Captions can also be deliberately ambiguous.  If we caption the soldier with "You're next", it could be variously read as a warning to terrorists, dictators, or college students who would be sent to Iraq if the draft is reinstated.  In many cases, an artist might deliberately aim to confuse the viewer this way so as to make them stop and think.  Their goal might not even be to get the viewer to agree with a specific viewpoint, but to force them to come to their own conclusions.

In this assignment, you will add captions to found images that in subvert or in some other way alter their original meaning (if any).  The result should make a powerful statement about some issue you have strong feelings about, be it politics, sports, fashion, Linux, or Chicago weather.  The point is that it should be something you really care about.

If you can't think of anything you have strong feelings about, you need to get out more.


Both these sources are leftist, but if anyone can find right-leaning or non-political examples, please let me know.  I'd love to include them.  Remember: this isn't about imitating Barbara Kruger, it's about finding your own voice.

Issues to think about


For this assignment, you will need:

Go to google or some other web site that supports searches for images, and search for images having to do with the topic that annoys you.  Find an image that you want to recaption, and copy it into a Word document.  Adjust its size or shape however you deem appropriate, and then use the drawing tools add a caption to the image; choose Toolbars from the View menu and select Drawing; the drawing toolbar will likely appear at the bottom of the screen; the icon of a printed page with a large T allows you to create a text box on top of an image.   The Rotate item in the Draw menu allows you to tilt the caption.

You should explore different phrases, placements, fonts, sizes, colors (both foreground and background), angles, etc. change the way the caption relates to the image.  You may want to put the page into landscape mode (i.e. turn it 90 degrees so that it's wide and short rather than narrow and tall).  You may also want to include multiple captions over the single image or to break your caption into separate segments located in different parts of the image.

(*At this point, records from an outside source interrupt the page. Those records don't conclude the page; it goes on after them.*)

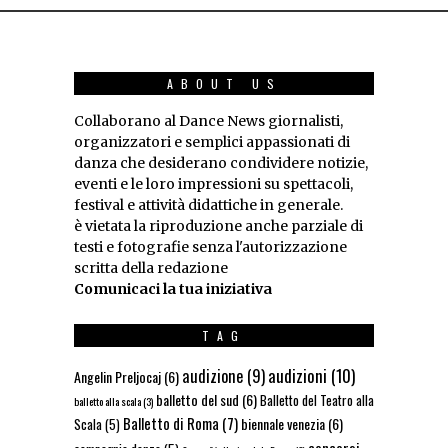
ABOUT US
Collaborano al Dance News giornalisti,
organizzatori e semplici appassionati di
danza che desiderano condividere notizie,
eventi e le loro impressioni su spettacoli,
festival e attività didattiche in generale.
è vietata la riproduzione anche parziale di
testi e fotografie senza l'autorizzazione
scritta della redazione
Comunicaci la tua iniziativa
TAG
audizioni
(10)
audizione
(9)
Angelin Preljocaj
(6)
balletto del sud
(6)
Balletto del Teatro alla
balletto alla scala
(3)
Balletto di Roma
(7)
biennale venezia
(6)
Scala
(5)
concorsi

Your work will be critiqued by your fellow students but you will not be allowed to provide commentary explaining the piece, so the piece must be clear and rhetorically self-suffiicient.

What to turn in

We're having you do this exercise in Word because Sodipodi doesnt' deal well with images and everyone has access to word or some equivalent of it (if you don't, come talk to us).  However, that means that you'll be turning in .doc files, which require some care in order to prevent viruses from being spread by them.  For this reason, you must update your virus protection software and do a virus scan before submitting your assignment.  If you submit a virus contaminated file, you will receive a 0 for the assignment.  You should have virus protection software as part of the normal Northwestern software suite, but if for some reason you do not, you can download it for free from here.

Having completed the exercise and checked your machine for viruses, you should anonymize your assignment by removing your name from the author field of the properties dialog.  This is so that other students will not be able to tell whose work they're viewing when doing critique.  Choose Properties from the File menu click the Summary tab (if it isn't already selected) and delete your name form the Author field.  Then click ok.

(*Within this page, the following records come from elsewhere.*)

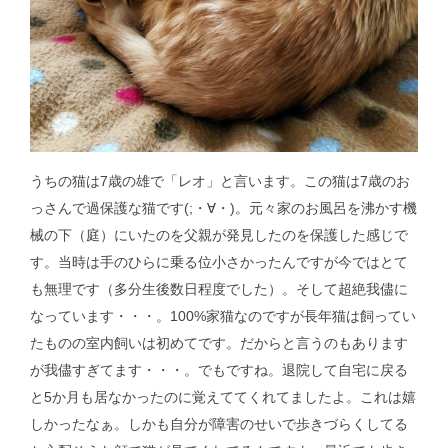
うちの猫は7歳の雄で「レオ」と言います。この猫は7歳のお
っさんで過保護な猫です(;・∀・)。元々家のお風呂を沸かす機
械の下（庭）にいたのを父親が発見したのを保護した感じで
す。当時は手のひらに乗る位小さかったんですが今ではとて
も無理です（多分生後数日程度でした）。そして超絶我儘に
なっています・・・。100%家猫なのですが長年猫は飼ってい
たものの室内飼いは初めてです。だからと言うのもあります
が我儘すぎてます・・・。でもですね。退院して自宅に戻る
と5か月も居なかったのに覚えててくれてましたよ。これは嬉
しかったなぁ。しかも自分が障害のせいで歩きづらくしてる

Once you've insured that your file is free of both viruses and identifying information, upload your file in word format at the course submission website by the end of Sunday night.


The second part of this assignment will be to critique the word of your fellow students.  We will be using blind reviewing, meaning that you won't know whose work you're critiquing and they won't know who critiqued their work.  We'll be giving more information on critique later, but for the moment, just keep in mind that you need to insure that your work is comprehensible to others.